Leí el artículo; estaba escrito sin gracia, pero con mala intención. Hablaba de los vicios de París, de una sociedad, El Escarabajo, que había escandalizado hacía años al buen burgués; de los discípulos de la escuela de Oscar Wilde y de Peladan, y de un joven Escamillo que, en el momento, tenía gran éxito entre los icoglans parisienses. El artículo acababa con un verso de un soneto de Laurent Tailhade, titulado Troisième Sexe.
—¿Qué? Dice horrores.
—No. Pero de todas maneras usted lo que debe hacer es escribir a su casa que va usted a cambiar de seudónimo, porque hay envidiosos aventureros que lo están usando.
—Sí, es verdad; sí. ¿Usted sería capaz de hacerme un borrador? Yo no podría.
—Sí, hombre.
Saqué el lápiz y un papel e hice unas líneas que pasé al muchacho; Alfredito pidió papel y pluma y escribió una carta con una letra vacilante y unas líneas que tan pronto subían como bajaban.
—Muchas gracias, don Luis, muchas gracias —me dijo después con una humildad de perro.
—Eso no es nada.
—Si yo supiera hacer algo —exclamó el muchacho de pronto—, me marcharía de aquí…; pero no sé hacer nada, nada.

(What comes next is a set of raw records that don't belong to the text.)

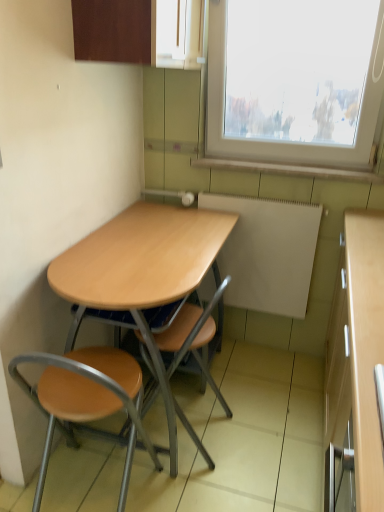
Question: From the image's perspective, is wooden seat at center, placed as the second chair when sorted from left to right, under matte wood cabinet at upper center?

Choices:
 (A) yes
 (B) no

Answer: (A)

Question: From the image's perspective, would you say wooden seat at center, which is the first chair from right to left, is positioned over matte wood cabinet at upper center?

Choices:
 (A) yes
 (B) no

Answer: (B)

Question: Are wooden seat at center, placed as the second chair when sorted from left to right, and matte wood cabinet at upper center located far from each other?

Choices:
 (A) no
 (B) yes

Answer: (B)

Question: Does wooden seat at center, placed as the second chair when sorted from left to right, turn towards matte wood cabinet at upper center?

Choices:
 (A) no
 (B) yes

Answer: (A)

Question: Does wooden seat at center, placed as the second chair when sorted from left to right, have a lesser width compared to matte wood cabinet at upper center?

Choices:
 (A) no
 (B) yes

Answer: (A)

Question: Is the depth of wooden seat at center, placed as the second chair when sorted from left to right, greater than that of matte wood cabinet at upper center?

Choices:
 (A) yes
 (B) no

Answer: (A)

Question: Is wooden seat at lower left, the second chair in the right-to-left sequence, located outside white matte radiator at center?

Choices:
 (A) no
 (B) yes

Answer: (B)

Question: Does wooden seat at lower left, the second chair in the right-to-left sequence, contain white matte radiator at center?

Choices:
 (A) no
 (B) yes

Answer: (A)

Question: Is wooden seat at lower left, the second chair in the right-to-left sequence, bigger than white matte radiator at center?

Choices:
 (A) no
 (B) yes

Answer: (B)

Question: Is wooden seat at lower left, the 1th chair positioned from the left, shorter than white matte radiator at center?

Choices:
 (A) yes
 (B) no

Answer: (B)

Question: Does wooden seat at lower left, the second chair in the right-to-left sequence, come behind white matte radiator at center?

Choices:
 (A) no
 (B) yes

Answer: (A)

Question: Is wooden seat at lower left, the second chair in the right-to-left sequence, placed right next to white matte radiator at center?

Choices:
 (A) yes
 (B) no

Answer: (B)

Question: From the image's perspective, does wooden seat at lower left, the 1th chair positioned from the left, appear lower than matte wood cabinet at upper center?

Choices:
 (A) no
 (B) yes

Answer: (B)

—¿Pero no es usted dibujante?
—Sí, pero no sé el oficio. He tenido afición… ¡Qué horrible vida!
—¿Es dura la vida para usted? —le pregunté.
—Muy dura —respondió Alfredito con la voz impregnada de lágrimas—. No puedo acabar con la herencia de honradez de mis padres. Mi madre…, una mujer de una aldea, hija de un militar carlista; mi padre, un marino. Si viviera y supiera cómo ando me mataría…

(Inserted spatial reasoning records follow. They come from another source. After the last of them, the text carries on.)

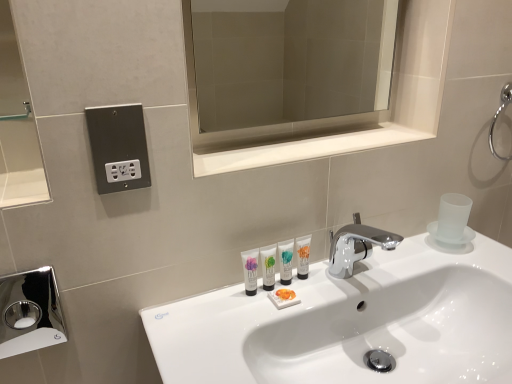
The image size is (512, 384). Find the location of `free spot to the right of white glossy tube at center, acting as the 4th mouthwash starting from the right`. free spot to the right of white glossy tube at center, acting as the 4th mouthwash starting from the right is located at coordinates (324, 293).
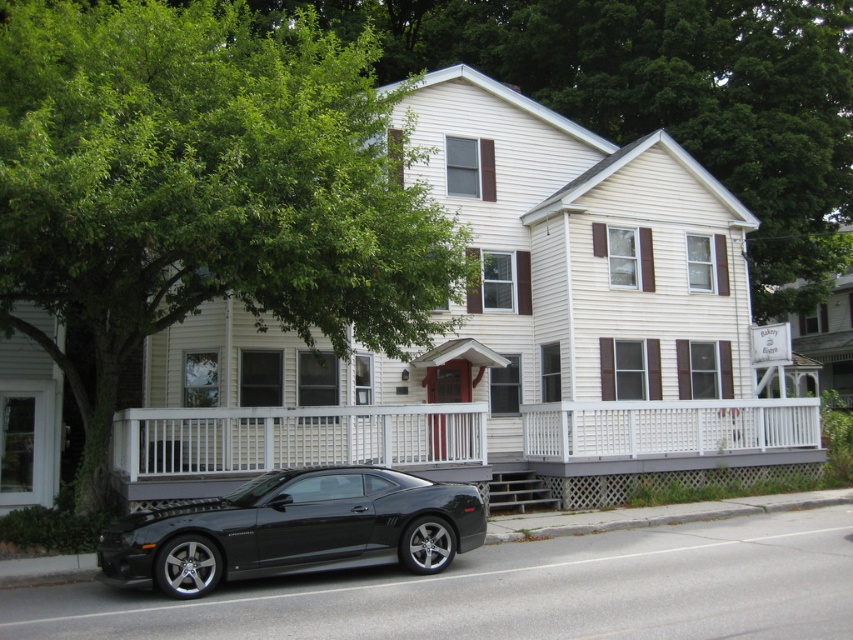
You are standing on the sidewalk in front of the house and want to take a photo of the red front door without any obstructions. Which object between the green leafy tree at upper left and the black glossy sedan at lower left is less likely to block your view?

The black glossy sedan at lower left is less likely to block your view because it is shorter than the green leafy tree at upper left, which is much taller.

You are a photographer trying to capture a wide shot of the house without any obstructions. The green leafy tree at upper left and the black glossy sedan at lower left are in the frame. Which object has a larger width and might block part of the house if positioned closer?

The green leafy tree at upper left has a larger width than the black glossy sedan at lower left, so it might block more of the house if positioned closer.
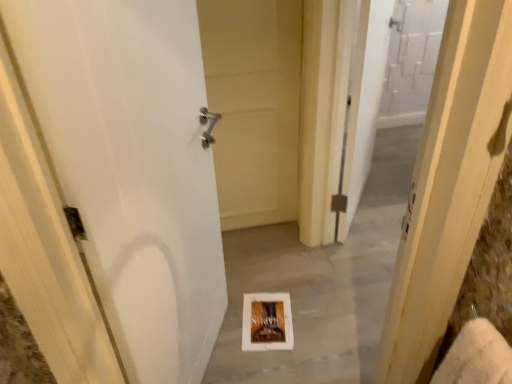
Question: In terms of size, does white matte door at center, the second door from the back, appear bigger or smaller than white paper at center?

Choices:
 (A) small
 (B) big

Answer: (B)

Question: From a real-world perspective, is white matte door at center, the second door from the back, physically located above or below white paper at center?

Choices:
 (A) above
 (B) below

Answer: (A)

Question: Which object is positioned farthest from the white cardboard book at center?

Choices:
 (A) white paper at center
 (B) white matte door at center, the first door in the back-to-front sequence
 (C) white matte door at center, the 1th door in the front-to-back sequence

Answer: (B)

Question: Which object is the closest to the white matte door at center, the second door from the back?

Choices:
 (A) white matte door at center, the first door in the back-to-front sequence
 (B) white cardboard book at center
 (C) white paper at center

Answer: (C)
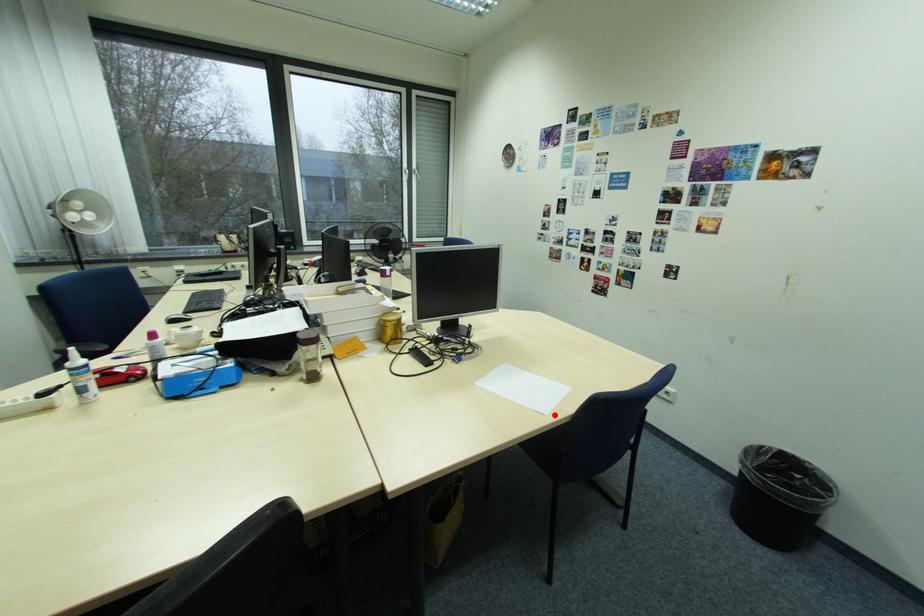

—Hay que olvidar. Rompa usted ese artículo, que eso no vale nada. ¡Qué importa lo que digan de uno! La cuestión es la conciencia.
—Eso lo puede usted decir; yo, no. Yo no puedo olvidar. Soy un hombre… un hombre, o lo que sea, que el mejor día se suicidará. Lo que me retiene es la familia y la religión…; pero así y todo…, si yo pudiera olvidar, y hago lo posible.
En esto apareció a la puerta del café el Vautrin de este pequeño Rubempré. Alfredito se estremeció.
—Estoy decaído —dijo—, voy a tomar morfina.
—¿Toma usted morfina?
—Morfina y cocaína, y cualquier cosa. Adiós, don Luis; usted se compadece, usted no se ríe de mí.
—No, no. ¿Por qué…? Por el contrario…, si le puedo servir de algo para volver a la vida normal, lo haré con gusto.
—Adiós, muchas gracias. ¡Adiós!
Alfredito me saludó inclinándose y sin darme la mano, y se fue a reunirse con su Vautrin.
Desde aquel día ya no le volví a encontrar más al pequeño Rubempré.